◆ Job item: Reproduce the material below, substituting "Date registered" for every "reg.date" and leaving everything else unchanged.

(Beginning of Record set)

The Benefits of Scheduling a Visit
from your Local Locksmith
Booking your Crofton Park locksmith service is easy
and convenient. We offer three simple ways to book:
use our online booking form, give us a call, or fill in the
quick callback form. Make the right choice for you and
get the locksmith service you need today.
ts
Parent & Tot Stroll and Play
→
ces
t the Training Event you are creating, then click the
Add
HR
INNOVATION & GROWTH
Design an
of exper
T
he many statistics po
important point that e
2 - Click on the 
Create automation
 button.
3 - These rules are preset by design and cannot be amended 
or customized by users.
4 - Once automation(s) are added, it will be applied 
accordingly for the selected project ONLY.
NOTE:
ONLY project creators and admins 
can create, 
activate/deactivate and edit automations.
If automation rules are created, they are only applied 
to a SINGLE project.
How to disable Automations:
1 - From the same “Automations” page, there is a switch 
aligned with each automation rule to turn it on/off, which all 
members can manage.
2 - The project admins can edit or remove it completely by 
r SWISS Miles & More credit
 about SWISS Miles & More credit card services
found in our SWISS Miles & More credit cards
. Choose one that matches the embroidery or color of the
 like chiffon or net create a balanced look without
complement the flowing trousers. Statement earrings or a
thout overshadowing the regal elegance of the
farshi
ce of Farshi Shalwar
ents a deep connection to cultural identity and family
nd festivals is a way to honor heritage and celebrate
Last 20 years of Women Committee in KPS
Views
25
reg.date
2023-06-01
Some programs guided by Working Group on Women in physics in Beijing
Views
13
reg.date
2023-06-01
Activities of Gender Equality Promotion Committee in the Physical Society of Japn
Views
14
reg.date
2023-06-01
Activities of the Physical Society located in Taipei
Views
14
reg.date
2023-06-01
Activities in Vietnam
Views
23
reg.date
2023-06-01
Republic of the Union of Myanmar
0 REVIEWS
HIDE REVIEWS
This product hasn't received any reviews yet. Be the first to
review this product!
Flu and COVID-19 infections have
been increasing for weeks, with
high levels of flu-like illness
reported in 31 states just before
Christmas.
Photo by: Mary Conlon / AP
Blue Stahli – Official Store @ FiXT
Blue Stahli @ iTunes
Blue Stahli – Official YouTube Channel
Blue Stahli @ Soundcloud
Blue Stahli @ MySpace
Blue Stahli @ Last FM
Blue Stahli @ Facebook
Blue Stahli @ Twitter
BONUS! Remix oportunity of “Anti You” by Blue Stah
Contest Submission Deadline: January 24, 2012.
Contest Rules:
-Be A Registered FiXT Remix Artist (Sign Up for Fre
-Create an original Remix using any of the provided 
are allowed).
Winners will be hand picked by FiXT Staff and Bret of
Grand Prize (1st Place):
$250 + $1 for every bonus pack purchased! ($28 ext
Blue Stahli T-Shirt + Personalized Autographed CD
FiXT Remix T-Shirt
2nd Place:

(End of Record set)

◆ Response to the task:
The Benefits of Scheduling a Visit
from your Local Locksmith
Booking your Crofton Park locksmith service is easy
and convenient. We offer three simple ways to book:
use our online booking form, give us a call, or fill in the
quick callback form. Make the right choice for you and
get the locksmith service you need today.
ts
Parent & Tot Stroll and Play
→
ces
t the Training Event you are creating, then click the
Add
HR
INNOVATION & GROWTH
Design an
of exper
T
he many statistics po
important point that e
2 - Click on the 
Create automation
 button.
3 - These rules are preset by design and cannot be amended 
or customized by users.
4 - Once automation(s) are added, it will be applied 
accordingly for the selected project ONLY.
NOTE:
ONLY project creators and admins 
can create, 
activate/deactivate and edit automations.
If automation rules are created, they are only applied 
to a SINGLE project.
How to disable Automations:
1 - From the same “Automations” page, there is a switch 
aligned with each automation rule to turn it on/off, which all 
members can manage.
2 - The project admins can edit or remove it completely by 
r SWISS Miles & More credit
 about SWISS Miles & More credit card services
found in our SWISS Miles & More credit cards
. Choose one that matches the embroidery or color of the
 like chiffon or net create a balanced look without
complement the flowing trousers. Statement earrings or a
thout overshadowing the regal elegance of the
farshi
ce of Farshi Shalwar
ents a deep connection to cultural identity and family
nd festivals is a way to honor heritage and celebrate
Last 20 years of Women Committee in KPS
Views
25
Date registered
2023-06-01
Some programs guided by Working Group on Women in physics in Beijing
Views
13
Date registered
2023-06-01
Activities of Gender Equality Promotion Committee in the Physical Society of Japn
Views
14
Date registered
2023-06-01
Activities of the Physical Society located in Taipei
Views
14
Date registered
2023-06-01
Activities in Vietnam
Views
23
Date registered
2023-06-01
Republic of the Union of Myanmar
0 REVIEWS
HIDE REVIEWS
This product hasn't received any reviews yet. Be the first to
review this product!
Flu and COVID-19 infections have
been increasing for weeks, with
high levels of flu-like illness
reported in 31 states just before
Christmas.
Photo by: Mary Conlon / AP
Blue Stahli – Official Store @ FiXT
Blue Stahli @ iTunes
Blue Stahli – Official YouTube Channel
Blue Stahli @ Soundcloud
Blue Stahli @ MySpace
Blue Stahli @ Last FM
Blue Stahli @ Facebook
Blue Stahli @ Twitter
BONUS! Remix oportunity of “Anti You” by Blue Stah
Contest Submission Deadline: January 24, 2012.
Contest Rules:
-Be A Registered FiXT Remix Artist (Sign Up for Fre
-Create an original Remix using any of the provided 
are allowed).
Winners will be hand picked by FiXT Staff and Bret of
Grand Prize (1st Place):
$250 + $1 for every bonus pack purchased! ($28 ext
Blue Stahli T-Shirt + Personalized Autographed CD
FiXT Remix T-Shirt
2nd Place:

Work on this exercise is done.